Les clés de la réussite

L’Intégration Réversible suit l’évolution naturelle des choses. Si révolution il y a, elle est sur le plan conceptuel : le plus difficile – car allant à l’encontre de la plupart des pratiques actuelles – est sans doute pour les sociétés de service d’accepter de ne plus avoir le monopole d’un projet ou d’un client. C’est donc aux porteurs de projets de faire pression sur les prestataires afin de gagner cette indépendance, en profitant du marché qui leur est favorable et en faisant jouer la concurrence. Mais cette concurrence ne doit pas jouer uniquement sur les coûts : qualité, présence de livrables et d’étapes de validation bien définis, utilisation d’outils et de normes ayant fait leurs preuves, etc. doivent également entrer en compte au moment du choix.

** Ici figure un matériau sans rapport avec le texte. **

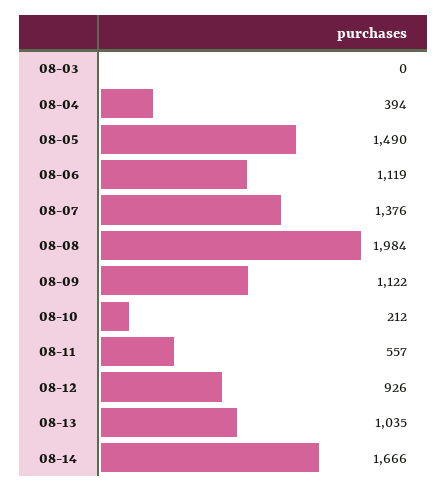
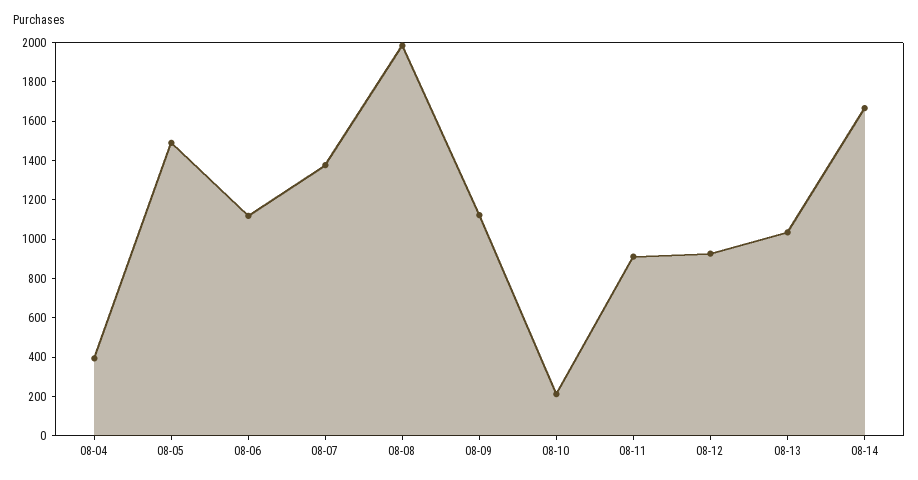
08-03: 0 -> none
08-11: 557 -> 900

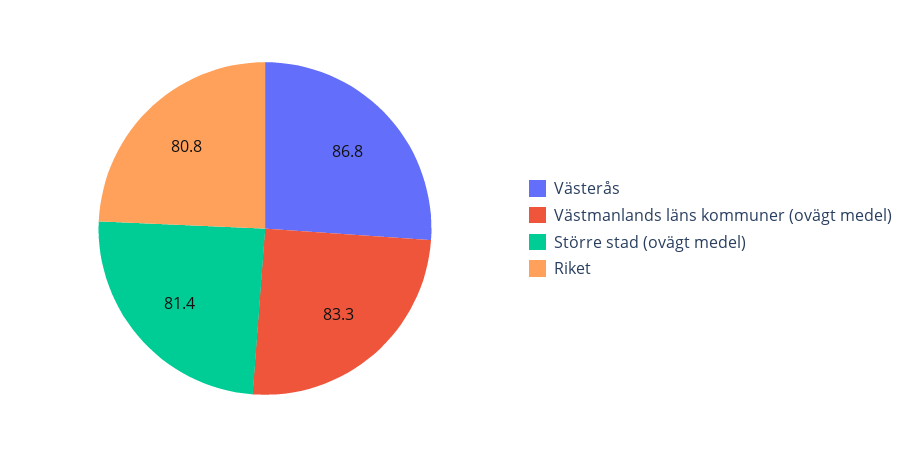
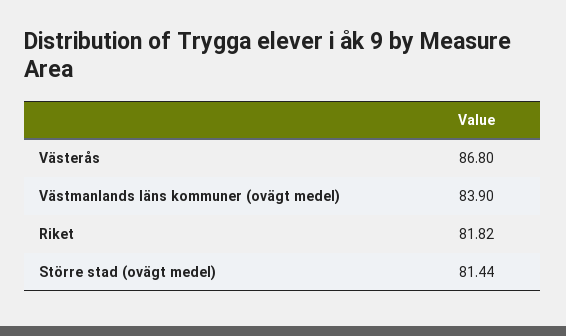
Västmanlands läns kommuner (ovägt medel): 83.3 -> 83.9
Riket: 80.8 -> 81.82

Inutile de le cacher, l’adoption de la méthodologie Intégration Réversible sur un projet a un coût : livrables et étapes de validation supplémentaires, contrôles de suivi et de qualité, etc. Mais, à l’instar des (r)évolutions antérieures, ce surcoût ne doit pas constituer une barrière : l’adoption des langages de haut niveau, des langages objet ou des méthodologies de conception a également nécessité des investissements supplémentaires que personne aujourd’hui n’oserait remettre en question.

Car le coût global d’un projet ne s’arrête pas à sa simple réalisation : il faut prendre en compte non seulement les coûts de maintenance, qu’elle soit corrective ou évolutive, mais également les risques de dérive ou même d’abandon du projet (pratiquement un tiers des projets informatiques sont interrompus avant leur terme). D’où la nécessité de réduire au minimum ces risques, tout en préparant au mieux la reprise du projet par l’équipe de maintenance.

L’Intégration Réversible répond à ces deux exigences, en s’appuyant sur :
– des normes de gestion de projet et d’amélioration de processus reconnues et largement utilisées ;
– des outils pratiques, faciles d’emploi et éprouvés.

Il y aura toujours des sceptiques pour rappeler qu’une telle tentative de rationnalisation des projets informatiques a déjà eu lieu dans les années 80 (normes qualité ISO 900x, etc.), sans grand succès. Mais il faut savoir que les sauts technologiques ne se font jamais du premier coup : il y a toujours une première vague, portée par l’euphorie de la nouveauté, qui aboutit généralement à une désillusion collective. Cette première sensibilisation permet toutefois généralement de soulever des problèmes pertinents et de poser les bonnes questions.

Aussi, lorsque la seconde vague survient, plus raisonnable, plus proche des besoins concrets, elle peut s’établir sur un terrain préparé. C’est ce qu’on voit aujourd’hui avec l’Intégration Réversible, qui se veut 100% opérationnelle.

Par ailleurs, il faut garder à l’esprit que les projets « nouvelles technologies » sont généralement mis en œuvre par des intervenants jeunes, ayant au maximum une dizaine d’années d’expérience, et qui ont évolué jusque là sans beaucoup de méthode (nombre d’entre eux sont issus du monde des start-ups). L’Intégration Réversible peut être un moyen de canaliser toutes ces énergies pour la réalisation de projets ambitieux.

Rien de révolutionnaire, en somme : quelques pratiques saines, une bonne dose de rigueur, et le tour est joué ! La réussite de vos projets sur le long terme ne repose alors plus sur des individus (avec les risques et les aléas que cela comporte), mais sur l’application d’une méthode efficace.